I hereby reject, in this instance, the possibility of surgeries, brain transplants, bed pans, beds, ceilings, atmospheres, sippy-cups—drugs are fine, I want all the morphine, benzos, and barbiturates you can throw me, preferably with an ill-advised dosage of brandy—no bibs, food, edible mush, atomic mass, thermodynamic activity, trampolines, troubadours, burlesque strippers, shrimp tails, moldy library books, nor moth droppings. I wish to be sealed in an air-tight garbage bag and deposited in a freezer pending my burial at sea, preferably while still alive in a vegetative state, in sacrificial dedication to the God of suicide—redeemer of the ultimate protest who sits enthrone on a giant conch-snail’s face.
My material possessions, I give to my wife, including the semen I had frozen before being chemically castrated—spawning some tadpoles is the closest we’ll ever get to engineering a biological weapon, and it’d be a terrific fuck you to the social Darwinists for a neurotic tranny like me to prove my survival of the fittest. If you have some and decide you hate them, I’ve been thinking Anticosti Island off the shores of Quebec would be the perfect place to introduce a colony of wild humans. They’d be like hairless monkeys with swear-words (which I’m sure would be the first linguistic invention they’d independently invent).
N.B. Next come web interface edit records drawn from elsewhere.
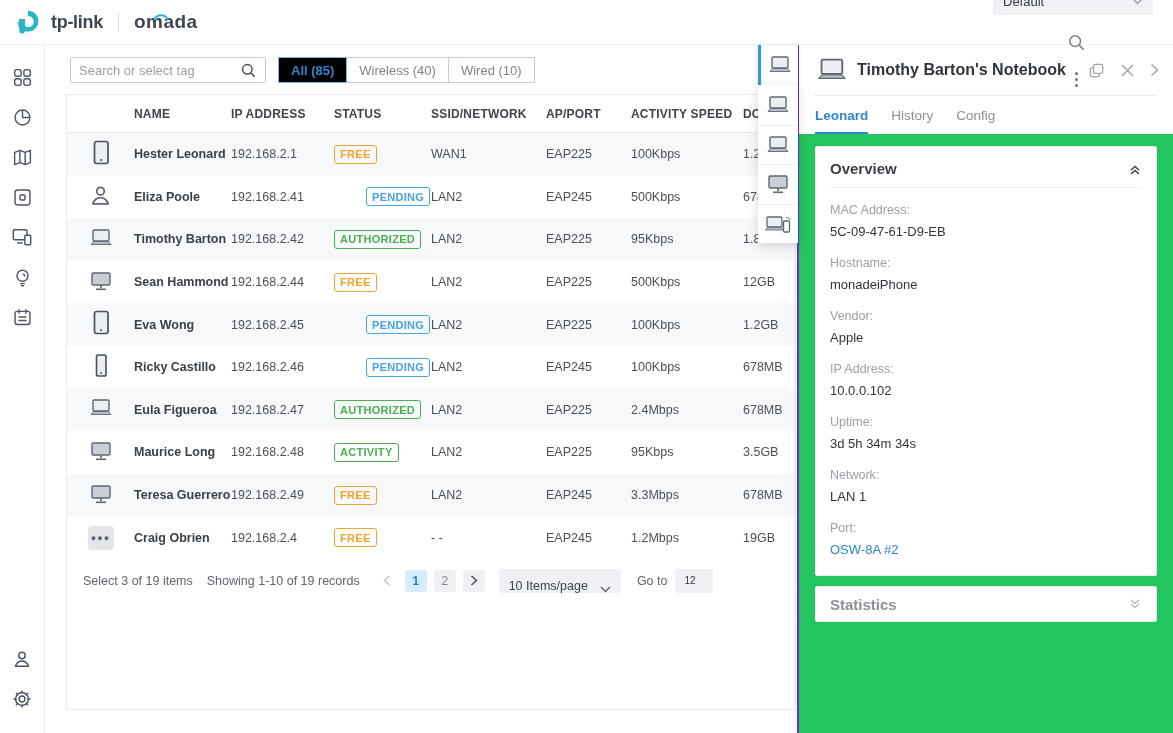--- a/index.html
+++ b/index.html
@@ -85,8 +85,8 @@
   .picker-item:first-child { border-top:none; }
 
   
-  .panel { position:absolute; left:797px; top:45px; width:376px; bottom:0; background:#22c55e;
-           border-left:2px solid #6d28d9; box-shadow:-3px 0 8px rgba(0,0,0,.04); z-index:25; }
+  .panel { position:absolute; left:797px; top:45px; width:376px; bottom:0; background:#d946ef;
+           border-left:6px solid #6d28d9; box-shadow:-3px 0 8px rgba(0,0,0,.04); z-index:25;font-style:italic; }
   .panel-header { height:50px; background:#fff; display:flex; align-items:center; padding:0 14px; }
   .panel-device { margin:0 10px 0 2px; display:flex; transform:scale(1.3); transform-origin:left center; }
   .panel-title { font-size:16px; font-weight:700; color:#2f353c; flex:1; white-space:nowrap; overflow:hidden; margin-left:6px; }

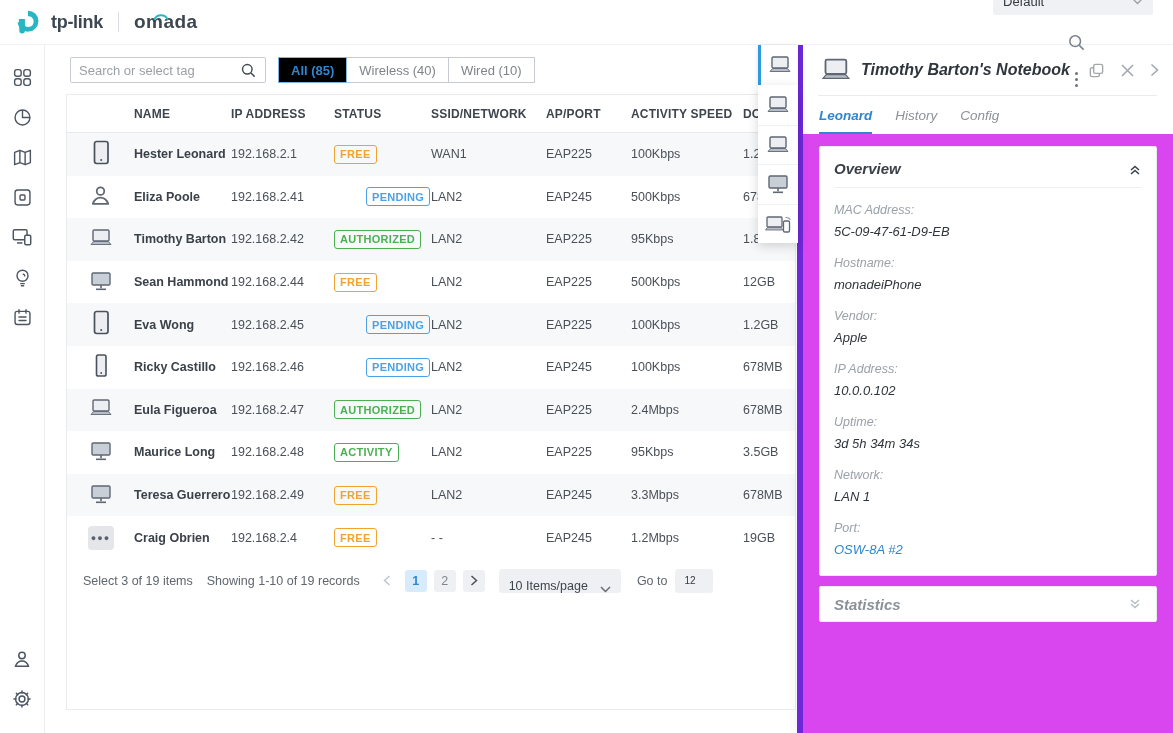--- a/index.html
+++ b/index.html
@@ -370,7 +370,7 @@
             </div>
       <div class="tcell c-name">Maurice Long</div>
       <div class="tcell c-ip">192.168.2.48</div>
-      <div class="tcell c-status"><span class="badge connected">ACTIVITY</span></div>
+      <div class="tcell c-status"><span class="badge connected">CONNECTED</span></div>
       <div class="tcell c-ssid">LAN2</div>
       <div class="tcell c-ap">EAP225</div>
       <div class="tcell c-speed">95Kbps</div>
If you remarry, try to find another sexy blonde.
My final wish is that the conservatives, fascists, reactionaries, centrists, capitalists, and counter-revolutionaries of the world be collectively bound up in a carpet and buried at sea with me, with a Soviet show-trial for a funeral and the inheritance of all their property by international waters.
Lake is an unemployable mentally-ill wannabe feral child with no greater aspiration than to migrate from sleep-spell to sleep-spell dreaming nightmares of divine terror. Credentials: useless. Accomplishments: shameful. Draws. Writes. Lake’s greatest satisfaction was achieving transgenderism, something prized over a thousand dashed hopes for wealth, fame, and power; cultivated as the zenith of contemporary trans-humanism for the annihilation of all existing systems. Lake is also blonde.